> **SUPPLIED TEXT**
------------------------------------------------------------
= Downsizing (property) =

Moving to a smaller property

Downsizing refers to when a buyer purchases a property which is smaller in size or lower in value than their current home.

==Reasons to downsize==

There are multiple reasons why a buyer may want to downsize, such as having less inhabitants in the home, a higher cost in bills or wanting a change of location.

An analysis of Finnish households found that downsizing was more appealing to lower income, single-person households. Downsizers valued the presence of services that would enable aging in place.

A survey of older Australian families that chose to downsize identified four primary factors contributing to the choice to downsize: a desire for a change in lifestyle, an inability to maintain the home, children moving out of the household, and retirement.
------------------------------------------------------------
> **GIVEN INFORMATION**
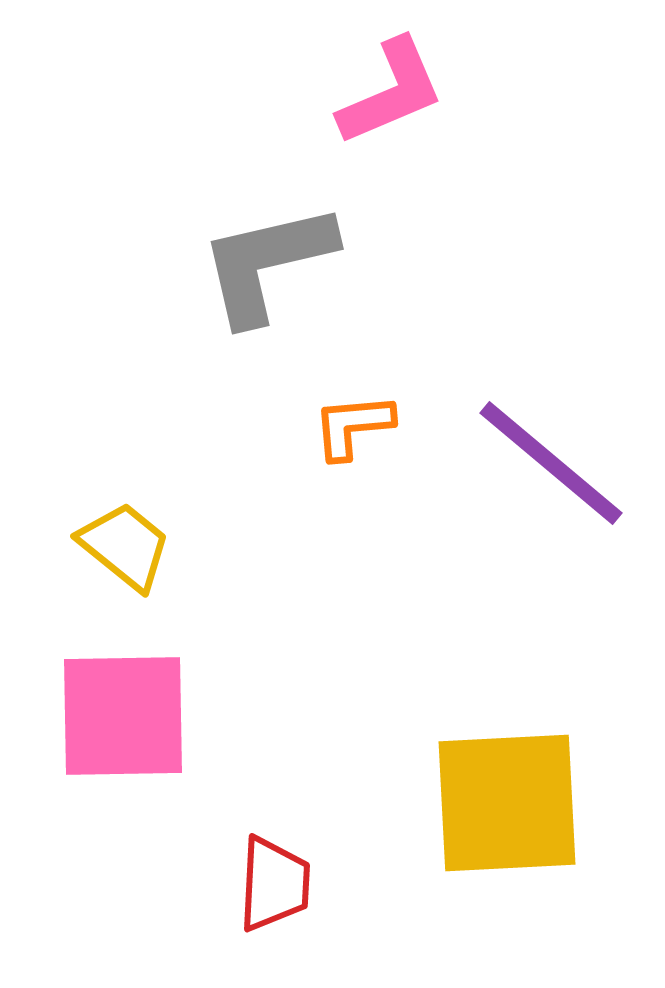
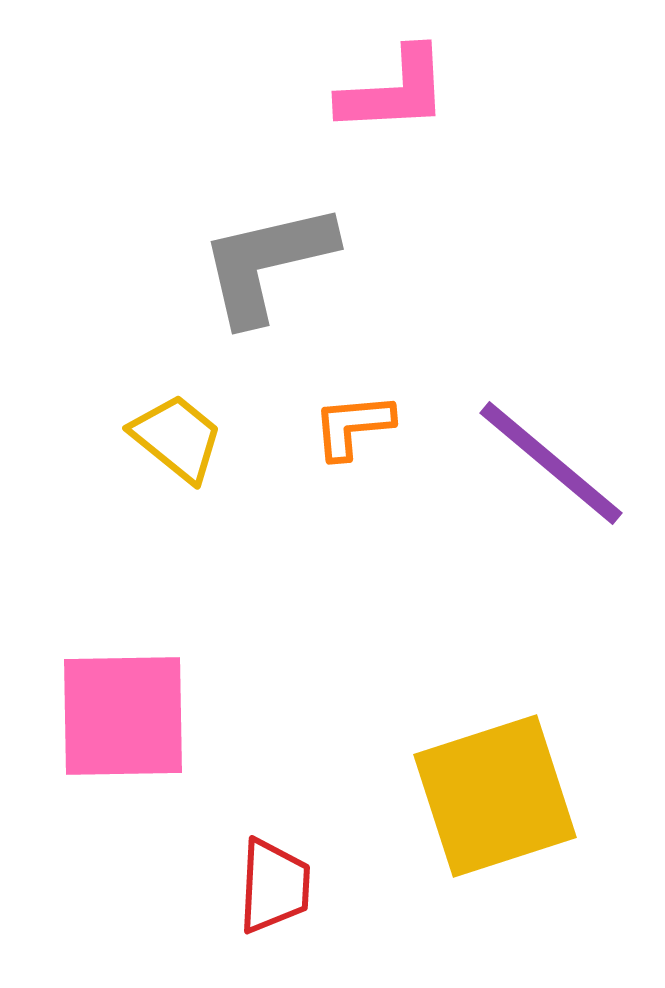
pink L-shape: moved 3 px right, 1 px up; rotated 20 degrees clockwise
yellow trapezoid: moved 52 px right, 108 px up
yellow square: moved 12 px left, 7 px up; rotated 15 degrees counterclockwise
red trapezoid: moved 2 px down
------------------------------------------------------------
> **EXERCISE TASKS**
a - In two sentences, summarize the text on downsizing.
b - Say whether each statement agrees with the downsizing text, answering yes or no and quoting the words that decide it: (i) The Finnish analysis found downsizing more appealing to higher-income households. (ii) Retirement was one of the factors the Australian survey identified. (iii) Downsizing can mean buying a home that is lower in value, not only smaller in size.
c - Please resume the downsizing text, starting right after its last sentence.

> **EXERCISE ANSWERS**
a - Downsizing means buying a property that is smaller or lower in value than one's current home, and buyers may do it for reasons such as fewer people living in the home, higher bills, or wanting a new location. Research found that it appealed more to lower-income, single-person households in Finland, while older Australian downsizers cited a lifestyle change, an inability to maintain the home, children moving out, and retirement.

b -
(i) No: "more appealing to lower income, single-person households."
(ii) Yes: "children moving out of the household, and retirement."
(iii) Yes: "smaller in size or lower in value than their current home."

c -
==Difficulties with downsizing==

Many people downsizing from a larger property to a smaller one will find their current possessions, appliances and furnishings will be unable to fit in the new smaller home. Some people will find it especially difficult to accept the need to dispose of possessions, and this will cause some considerable anxiety. Following a disposal methodology can be a useful approach if the task seems impossible: One approach is to determine what furniture, displayed items and commonly used items are suitable for and will fit in the new home: remaining belongings will need to be sorted into what is to be kept and what is to be disposed of.

==Disposal strategies==

After the basic fundamental items that will move to the new home have been determined, there will remain a set whose fate will need to be decided.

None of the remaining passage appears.